*** Opening of DATA SECTION ***

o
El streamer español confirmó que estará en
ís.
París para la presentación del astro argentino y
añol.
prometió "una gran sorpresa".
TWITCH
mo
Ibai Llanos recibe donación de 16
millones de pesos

*** Close of DATA SECTION ***

PROBLEM TO WORK ON
Could you restate every record word for word?

PROBLEM SOLUTION
o
El streamer español confirmó que estará en
ís.
París para la presentación del astro argentino y
añol.
prometió "una gran sorpresa".
TWITCH
mo
Ibai Llanos recibe donación de 16
millones de pesos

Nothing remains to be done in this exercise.